Three years later it was revealed the man had been a pedophile for decades. He was arrested and forced into counseling and did some hard time. So, did this man’s discipline from the Lord have to wait just because it was God’s timing? Was that God’s process of perfecting this professing believer until the day of Christ? Was it, then, just destiny that he should remain a child molester and continue to victimize children for another three years after he confessed to his pastor that he was concerned for his soul?
Now, I wonder. Wouldn’t the pastor have been better off to help this man interrogate his feelings of insecurity, that he would understand why he feels them? Wouldn’t it have been better if the pastor had discovered the man’s iniquity with him, that the pastor could have quoted that “if we go on sinning willfully after receiving the knowledge of the truth, there no longer remains a sacrifice for sins, 27but a terrifying expectation of judgment and THE FURY OF A FIRE WHICH WILL CONSUME THE ADVERSARIES” (Hebrews 10:26-27)?
Would this pedophilic feller have not benefitted more to consider these words of Jesus, had the pastor known to make the man meditate upon them:
… whoever causes one of these little ones who believe in Me to stumble, it would be better for him to have a heavy millstone hung around his neck, and to be drowned in the depth of the sea. 7"Woe to the world because of its stumbling blocks! For it is inevitable that stumbling blocks come; but woe to that man through whom the stumbling block comes! 8"If your hand or your foot causes you to stumble, cut it off and throw it from you; it is better for you to enter life crippled or lame, than to have two hands or two feet and be cast into the eternal fire. 9"If your eye causes you to stumble, pluck it out and throw it from you. It is better for you to enter life with one eye, than to have two eyes and be cast into the fiery hell. 10"See that you do not despise one of these little ones, for I say to you that their angels in heaven continually see the face of Our Father who is in heaven. Matthew 18:6-10.
In the face of such Scripture, the Old Self tells us, we just need to extend more grace, grace, grace, because the only hope for that poor man, who himself was likely molested as a child, is for him to just seek more grace, grace, grace, grace, grace. If that doesn’t do it, he must seek more grace.
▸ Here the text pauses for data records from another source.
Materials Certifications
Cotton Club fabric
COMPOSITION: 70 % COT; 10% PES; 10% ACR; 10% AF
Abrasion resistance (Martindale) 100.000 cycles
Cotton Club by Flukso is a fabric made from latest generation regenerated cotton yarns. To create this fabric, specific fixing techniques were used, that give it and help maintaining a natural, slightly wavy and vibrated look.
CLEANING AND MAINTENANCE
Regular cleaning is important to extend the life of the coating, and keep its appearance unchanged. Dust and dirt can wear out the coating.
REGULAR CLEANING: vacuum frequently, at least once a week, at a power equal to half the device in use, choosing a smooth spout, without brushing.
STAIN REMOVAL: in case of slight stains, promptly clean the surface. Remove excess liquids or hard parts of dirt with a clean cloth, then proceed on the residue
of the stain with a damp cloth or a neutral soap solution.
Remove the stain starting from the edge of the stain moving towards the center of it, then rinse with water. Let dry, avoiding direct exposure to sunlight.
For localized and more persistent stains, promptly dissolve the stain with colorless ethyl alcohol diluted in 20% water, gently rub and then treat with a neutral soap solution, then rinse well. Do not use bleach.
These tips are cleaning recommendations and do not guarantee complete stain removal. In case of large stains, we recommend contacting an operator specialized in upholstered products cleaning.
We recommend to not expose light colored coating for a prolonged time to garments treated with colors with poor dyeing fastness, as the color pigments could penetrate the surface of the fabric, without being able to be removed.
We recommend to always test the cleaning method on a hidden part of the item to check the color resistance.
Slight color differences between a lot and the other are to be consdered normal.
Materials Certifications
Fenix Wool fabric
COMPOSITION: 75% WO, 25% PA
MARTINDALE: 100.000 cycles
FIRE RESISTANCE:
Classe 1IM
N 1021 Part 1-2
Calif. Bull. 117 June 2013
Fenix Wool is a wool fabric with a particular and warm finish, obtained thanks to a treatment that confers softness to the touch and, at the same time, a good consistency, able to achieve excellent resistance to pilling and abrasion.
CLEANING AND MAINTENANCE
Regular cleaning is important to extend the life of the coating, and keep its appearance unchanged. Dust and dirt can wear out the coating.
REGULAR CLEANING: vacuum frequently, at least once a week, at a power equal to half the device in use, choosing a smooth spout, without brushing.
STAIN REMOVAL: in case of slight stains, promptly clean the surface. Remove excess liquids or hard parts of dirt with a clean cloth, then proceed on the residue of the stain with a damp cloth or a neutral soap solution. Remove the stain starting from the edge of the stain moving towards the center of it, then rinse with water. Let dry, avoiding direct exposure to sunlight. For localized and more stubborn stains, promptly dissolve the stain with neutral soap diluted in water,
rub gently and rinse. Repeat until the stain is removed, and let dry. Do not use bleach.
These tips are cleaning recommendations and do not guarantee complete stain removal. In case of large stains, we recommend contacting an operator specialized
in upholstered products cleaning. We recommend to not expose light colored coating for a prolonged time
The Spirit leads us to ask, what of the long list of broken, damaged souls in this molester’s wake, most of whom will cyclically repeat and propagate his sin, and all of whom will live deeply wounded and often thwarted lives unless Christ heals them? The Old Self answers this conviction, ‘Well, God is available to be with us as we go through the tough things in life. There is always ample, abundant grace. No doubt, this man’s victims will be able to help those who suffer from the things they have had to suffer, because God has them uniquely positioned for that. What this feller meant for evil, God meant for good. Genesis 50:20. …’
The Old Self goes on and on in these rationalizations. But the Spirit leads us to spiritual wisdom and conviction, ‘Enough with that,’ we conclude. ‘We MUST repent of our sinful failure to obey the straight forward command to put off the Old Self and put on the New. Had the unrepentant pedophile done so, what would God have wrought in him?’ Having lacked such repentance, how could this pedophile be saved to begin with?
This kind of repentance fundamentally differs from ordinary, moment-to-moment repentance and from the general conversion to God. This kind of repentance makes increasingly permanent changes in the character of a person, but ordinary repentance usually does not, nor does a general conversion to God.